Le NHS England a déclaré qu'il envisageait une option pour « accélérer le déploiement à un plus grand nombre de personnes à l'avenir ».

Mais elle a également souligné que les médicaments amaigrissants ne devaient pas être considérés comme une « solution miracle ».

Sommes-nous en train de médicaliser un problème social ?

Tout cela soulève une question plus large : en médicalisant les débats sur la lutte contre l'obésité, ne risquons-nous pas de négliger un problème social plus vaste ?

« En pensant que nous disposons d'un traitement contre l'obésité, nous perdons de vue les problèmes plus difficiles liés à l'industrie alimentaire et à la réglementation, qui sont à l'origine du problème », prévient Greg Fell, président de l'Association des directeurs de la santé publique.

« Je suis préoccupé par l'équité de l'accès », ajoute-t-il. "Mais je pense que le NHS a bien réfléchi à la question et qu'il est probablement, plus ou moins, au bon endroit.

Dans la Grande-Bretagne de l'après-guerre, l'obésité était rare en raison des pénuries alimentaires et des modes de vie physiquement exigeants - les groupes à faibles revenus étaient plus susceptibles de souffrir de malnutrition.

Ce n'est que depuis les années 1980 que les taux d'obésité ont augmenté dans toutes les classes sociales, avec une disparité croissante entre les riches et les pauvres.

Plusieurs facteurs interdépendants sont à l'origine de ce phénomène. Katharine Jenner estime qu'il faut s'attaquer davantage à l'un d'entre eux en particulier : notre « système alimentaire défaillant ».

« Les habitants des régions pauvres sont entourés de publicités pour la malbouffe, de plats à emporter plus malsains et sont confrontés à des obstacles plus importants pour acheter des aliments sains », explique-t-elle.

« Si l'on n'investit pas dans la prévention, la santé se dégradera, les inégalités se creuseront et les coûts se répercuteront sur nous tous ».

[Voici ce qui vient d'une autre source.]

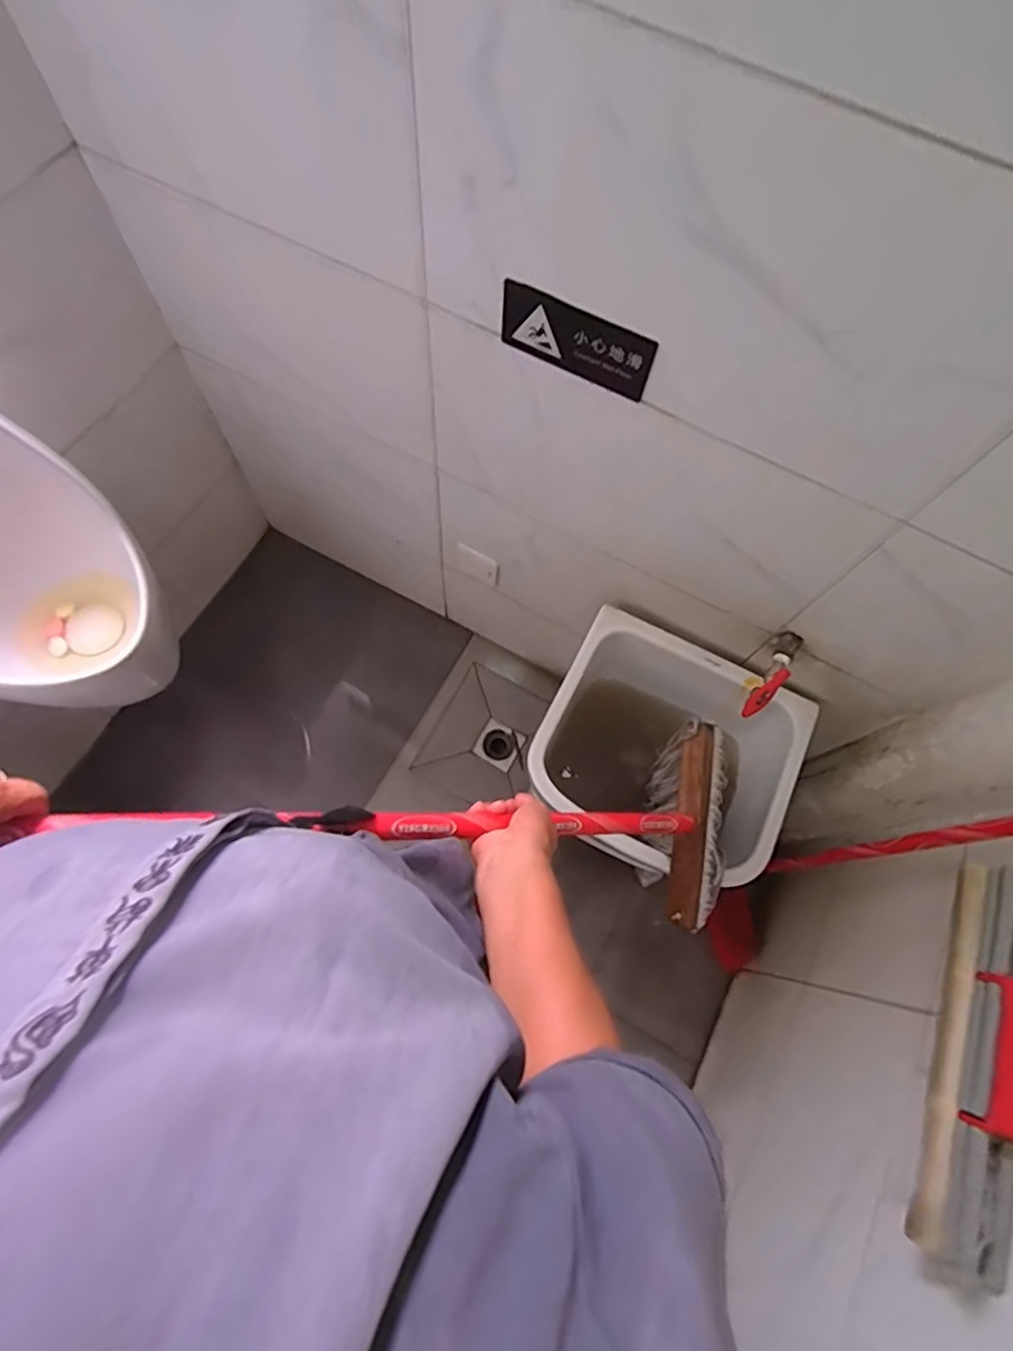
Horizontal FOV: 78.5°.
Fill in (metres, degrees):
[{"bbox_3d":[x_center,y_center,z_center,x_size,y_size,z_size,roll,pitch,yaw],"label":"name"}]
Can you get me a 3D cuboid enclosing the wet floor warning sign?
[{"bbox_3d":[0.073,-0.357,0.669,0.173,0.071,0.008,30,62,10],"label":"wet floor warning sign"}]

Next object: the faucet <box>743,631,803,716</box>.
[{"bbox_3d":[0.381,-0.005,0.883,0.031,0.046,0.137,32,72,9],"label":"faucet"}]

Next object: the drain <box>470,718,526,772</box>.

La question la plus importante est peut-être de savoir comment y parvenir efficacement. Mais quelle que soit la réponse - et indépendamment du fait que la responsabilité incombe à l'État ou, comme d'autres le soutiennent, à l'individu - la question est bien plus profonde que le coût d'une cure d'amaigrissement.

« Nous vivons dans une société qui privilégie la liberté de choix et d'expression, valorise la richesse matérielle et tolère de vastes inégalités », affirme Chris Rojek, professeur de sociologie à la City St George's, Université de Londres. « Dans un tel système, les victimes sont inévitables ».

« Il serait naïf - voire pieux - de prétendre que nous pouvons simplement résoudre ce problème. La réponse est complexe et touche au tissu même de notre société ».